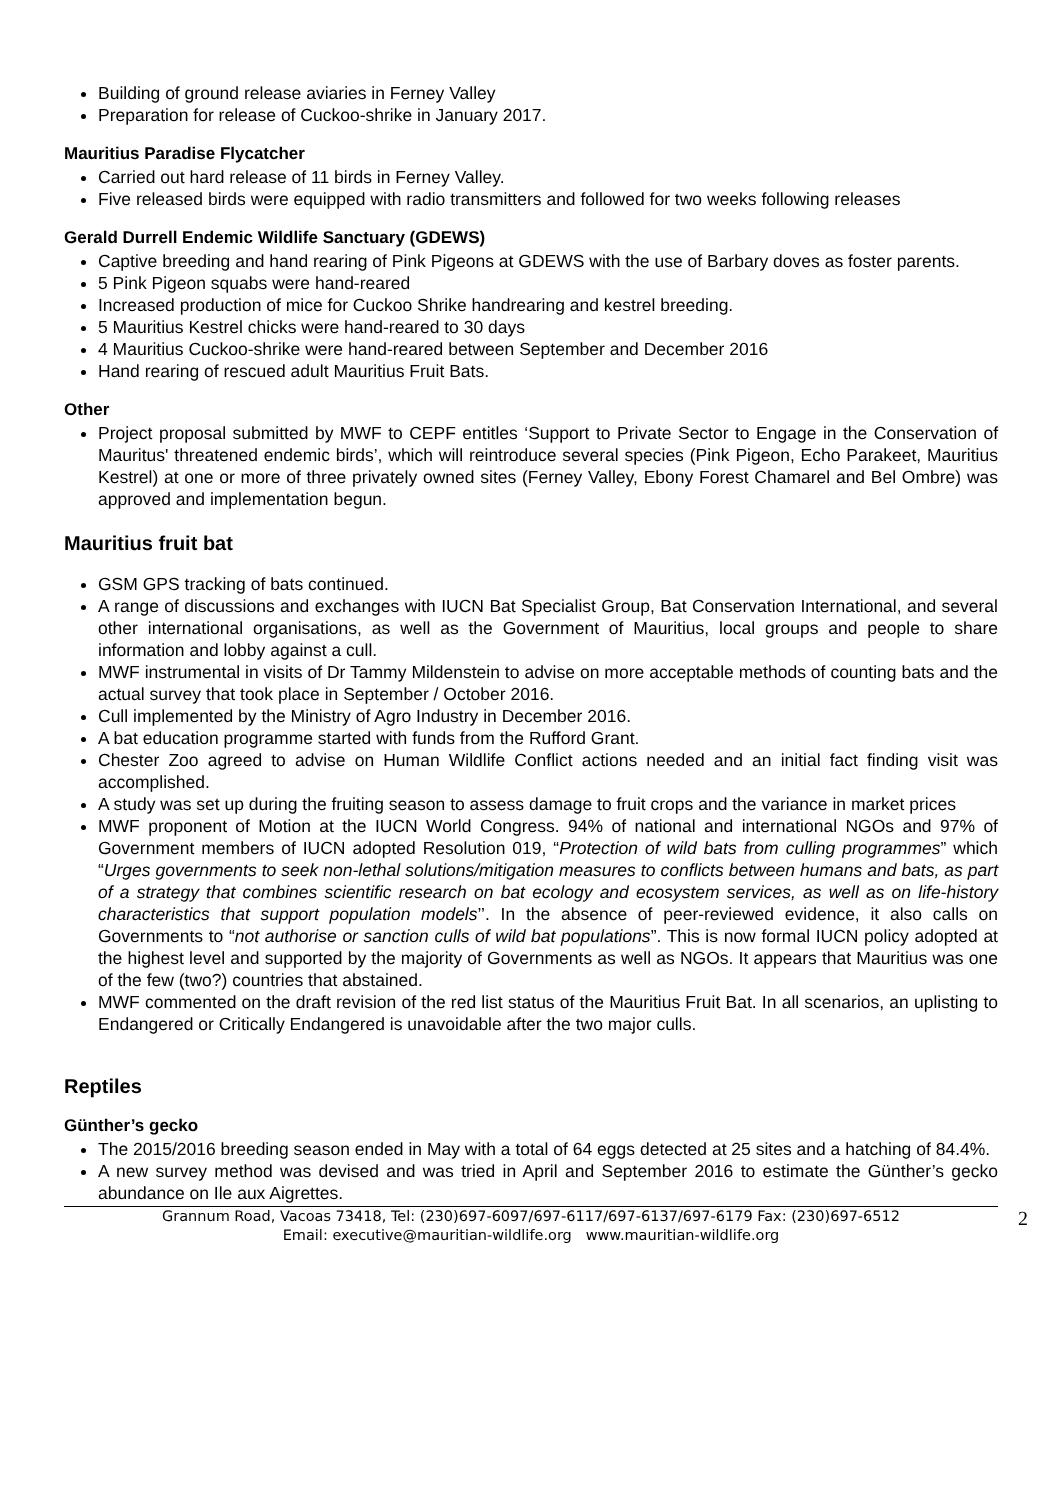Building of ground release aviaries in Ferney Valley
Preparation for release of Cuckoo-shrike in January 2017.
Mauritius Paradise Flycatcher
Carried out hard release of 11 birds in Ferney Valley.
Five released birds were equipped with radio transmitters and followed for two weeks following releases
Gerald Durrell Endemic Wildlife Sanctuary (GDEWS)
Captive breeding and hand rearing of Pink Pigeons at GDEWS with the use of Barbary doves as foster parents.
5 Pink Pigeon squabs were hand-reared
Increased production of mice for Cuckoo Shrike handrearing and kestrel breeding.
5 Mauritius Kestrel chicks were hand-reared to 30 days
4 Mauritius Cuckoo-shrike were hand-reared between September and December 2016
Hand rearing of rescued adult Mauritius Fruit Bats.
Other
Project proposal submitted by MWF to CEPF entitles ‘Support to Private Sector to Engage in the Conservation of Mauritus' threatened endemic birds’, which will reintroduce several species (Pink Pigeon, Echo Parakeet, Mauritius Kestrel) at one or more of three privately owned sites (Ferney Valley, Ebony Forest Chamarel and Bel Ombre) was approved and implementation begun.
Mauritius fruit bat
GSM GPS tracking of bats continued.
A range of discussions and exchanges with IUCN Bat Specialist Group, Bat Conservation International, and several other international organisations, as well as the Government of Mauritius, local groups and people to share information and lobby against a cull.
MWF instrumental in visits of Dr Tammy Mildenstein to advise on more acceptable methods of counting bats and the actual survey that took place in September / October 2016.
Cull implemented by the Ministry of Agro Industry in December 2016.
A bat education programme started with funds from the Rufford Grant.
Chester Zoo agreed to advise on Human Wildlife Conflict actions needed and an initial fact finding visit was accomplished.
A study was set up during the fruiting season to assess damage to fruit crops and the variance in market prices
MWF proponent of Motion at the IUCN World Congress. 94% of national and international NGOs and 97% of Government members of IUCN adopted Resolution 019, “Protection of wild bats from culling programmes” which “Urges governments to seek non-lethal solutions/mitigation measures to conflicts between humans and bats, as part of a strategy that combines scientific research on bat ecology and ecosystem services, as well as on life-history characteristics that support population models’’. In the absence of peer-reviewed evidence, it also calls on Governments to “not authorise or sanction culls of wild bat populations”. This is now formal IUCN policy adopted at the highest level and supported by the majority of Governments as well as NGOs. It appears that Mauritius was one of the few (two?) countries that abstained.
MWF commented on the draft revision of the red list status of the Mauritius Fruit Bat. In all scenarios, an uplisting to Endangered or Critically Endangered is unavoidable after the two major culls.
Reptiles
Günther’s gecko
The 2015/2016 breeding season ended in May with a total of 64 eggs detected at 25 sites and a hatching of 84.4%.
A new survey method was devised and was tried in April and September 2016 to estimate the Günther’s gecko abundance on Ile aux Aigrettes.
Grannum Road, Vacoas 73418, Tel: (230)697-6097/697-6117/697-6137/697-6179 Fax: (230)697-6512
Email: executive@mauritian-wildlife.org www.mauritian-wildlife.org
2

···

Give the number of lines in the material above where the word "September" appears, without any other words.

## Exercise answer
3